# Smoked Pork Steak



## darrin (Feb 25, 2009)

Smoked some pork steaks tonight. Wow they were good. Never going on the grill again!



All seasoned up. Light coating of EVOO then seasoned with  Cavender's Greek Seasoning and garlic power.










Smoked for around an hour and a half around 240ish.


----------



## kingudaroad (Feb 25, 2009)

Those look excellent Darrin!!


----------



## sumosmoke (Feb 25, 2009)

I never would have thought to have smoked those cuts of meat ... you have me wanting to head to the store and smoke some tomorrow!!! Nice job!


----------



## fired up (Feb 26, 2009)

Looks good Darrin.


----------



## maker4life (Feb 26, 2009)

I love Cavenders and I bet they were good ! Nice job .


----------



## cman95 (Feb 26, 2009)

Look real tasty...


----------



## grothe (Feb 26, 2009)

Darn nice lookin eats Darrin


----------



## dan hammel (Mar 6, 2009)

You said you cooked them for about 1 1/2 hours at 240ish.   How long did you have smoke on them?  I have "OVER SMOKED" a few pieces of meet in the past...so...I'm a little nervous.  I want to do some tomorrow.   By the way, How thick were your steaks?
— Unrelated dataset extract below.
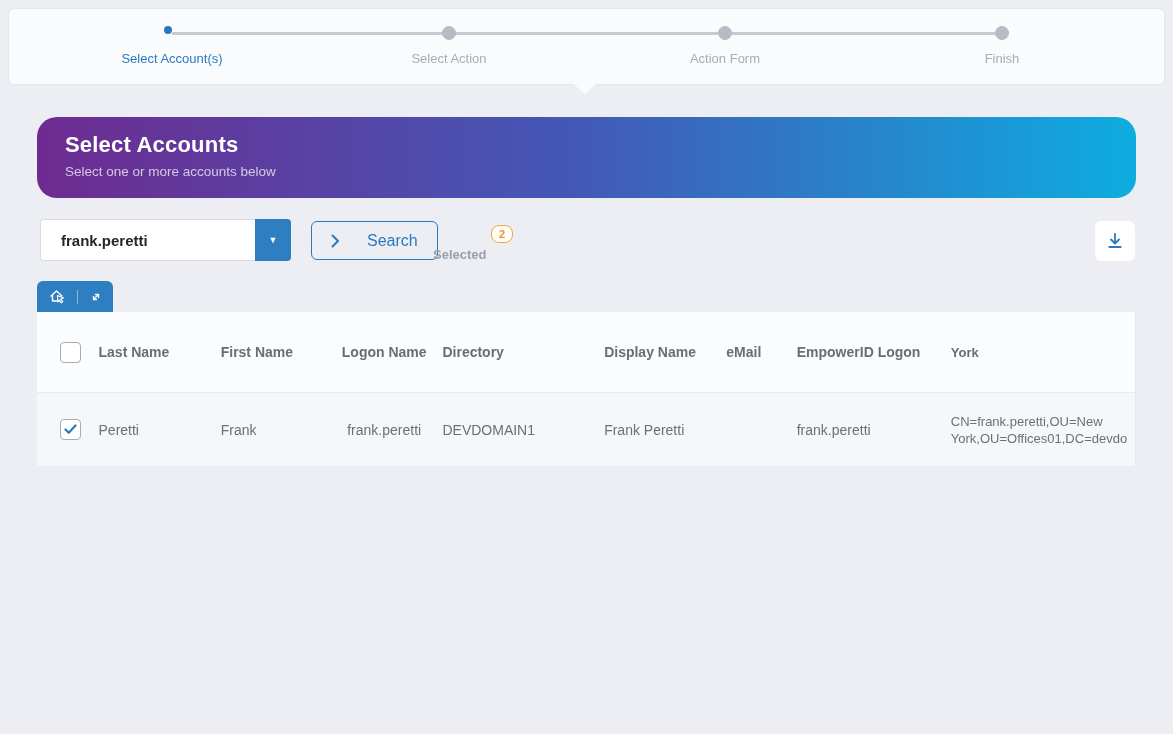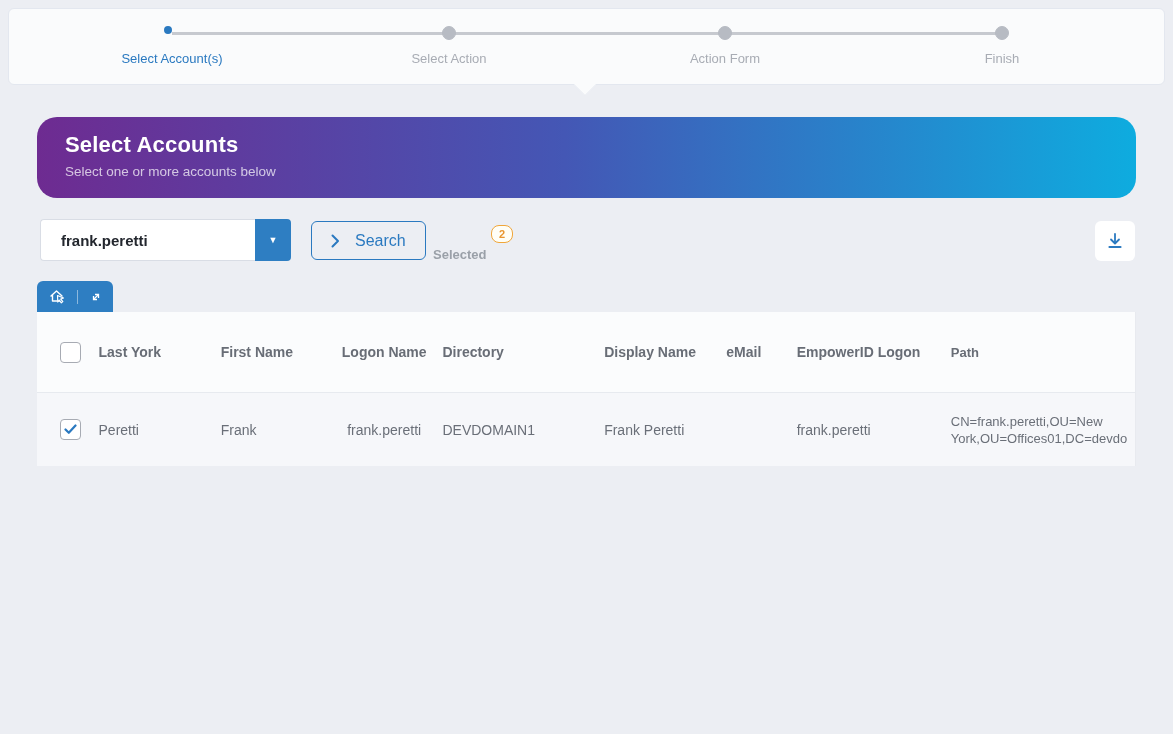"Search" .search-btn { gap: 15px -> 27px }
I'm suprised so many people know what a pork steak is!  Since I live near St. Louis, Mo...Pork Steaks are considered a staple food item.


----------



## hungryjohn (Mar 6, 2009)

Gotta try these. Look great.


----------



## dionysus (Mar 6, 2009)

Great idea. When I think about it I shouldn't be surprised they are great, it is after all just sliced Pork Butt !!!!

Good Job


----------



## carpetride (Mar 6, 2009)

Looks great!  I've been thinking about doing some of these.


----------



## got14u (Mar 6, 2009)

gonna have to try this ....looks good


----------



## tasunkawitko (Mar 6, 2009)

i'm convinced - will try it the first nice day we get here in the frozen north!


----------



## sweetlew (Oct 12, 2012)

Thinking of smoking some pork steaks this weekend while i smoke a chicken for the lady...question I have is time?Generally have my smoker around 230-240 degrees.  I have seen recipes and posts running times anywhere from 1 1/2 hours up to like 5 hours.  Some say throw em on and let em smoke, others use a 2-2-1 (or 2-2-1/2).....help guide me in the right direction


----------



## spoolinaz (Oct 12, 2012)

Think of them as a thin CSR, or pork chop. I cook them to 150, med rare.


----------



## roller (Oct 12, 2012)

Nice ..


----------



## scarbelly (Oct 12, 2012)

I take mine to 145 and let them rest for about 20 min with a foil or plastic wrap cover


----------



## i bleed blue (Oct 14, 2012)

I usually do a reverse sear (smoke to about 150-ish then a high heat grill for about 1-2 minutes) then sauce for 10 minutes per side on the smoker. They aren't St Louis Style pork steaks without sauce. ;)


----------



## hbt731 (Oct 15, 2012)

I often prefer a good pork steak over a beef steak. Local grocery store cuts pork steaks about an 1" inch thick. Man, they turn out so juicy.


----------



## smokin phil (Oct 15, 2012)

I smoke pork steaks with no seasoning and then use them as the "ham" in ham and beans. Everybody loves it!


----------



## snowave (Oct 17, 2012)

NICE!

Growing up in St. Louis, pork steaks were very common... almost like bread and butter and the Cardinals... I don't see the cut as much out west, but I'm gonna look for it as I need me a fix!


----------



## snowave (Oct 27, 2012)

Just got me a family pack of these... going in the smoker tomorrow!


----------



## smokin bobbyq (Jan 11, 2013)

Great pics! What kind of wood did you use?


----------